Liquidity is king and the Feds are emperors
By Fester:
Right now the only people and organizations that are able to function effectively in this economic environment are people with ready access to cash. Cash or US Treasuries, which are being treated as cash, is so valuable that banks won't lend it at near trend rates, and creditors will lend for almost no profit in order to gain access to cash from the US government. Being nominally wealthy but illiquid in this environment means being effectively broke as the only route to accessing cash is to sell assets at a significant discount over and above their probable long run value in order to pay the fear/distrust premium.

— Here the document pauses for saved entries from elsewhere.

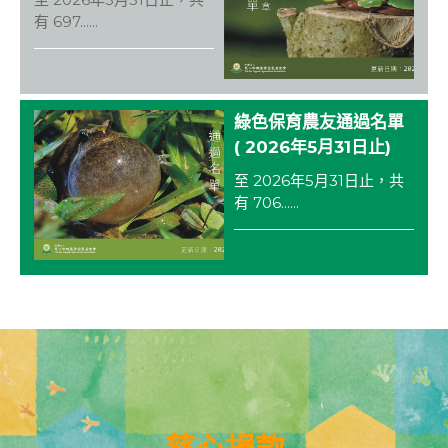
k
有 697......
綠色保育農友通過名單
( 2026年5月31日止)
至 2026年5月31日止，共
有 706......
慈心捐款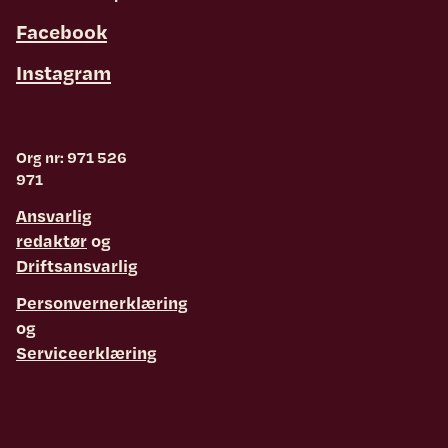
Facebook
Instagram
Org nr: 971 526
971
Ansvarlig
redaktør
og
Driftsansvarlig
Personvernerklæring
og
Serviceerklæring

So anyone with cash right now should be able to buy up lots of assets fairly cheaply. Not all of these assets will be good, as the sovereign wealth funds have found out in their purchases of chunks of US investment banks. But they are available cheaply, and the more tangible and physical assets should be able to hold their long run value. Parking meters, roads, bridges and airports are public assets that may be auctioned off for a song as states and local governments scramble to raise cash.
Stirling Newberry takes this to a logical and probably desirable end --- let the Feds, who have access to the most cash, bid for these assets as well as the private sector.




























Far too good an idea to go anywhere.
Posted by: zak822 | December 31, 2008 at 11:03 AM
Sorry for the double post, but I'm was surprised to read that Morgan Stanley is buying Chicago's parking meters as a concession, for a little over a billion.
Didn't Morgan get TARP money? If so,should they be doing any kind of acquisition?
Posted by: zak822 | December 31, 2008 at 11:20 AM
Re: the Chicago parking meter concession: I wonder who will be responsible for issuing tickets (or tow orders) to violators - the city police, or a private security force? If the former, then we have yet another case of privatizing benefits and socializing costs.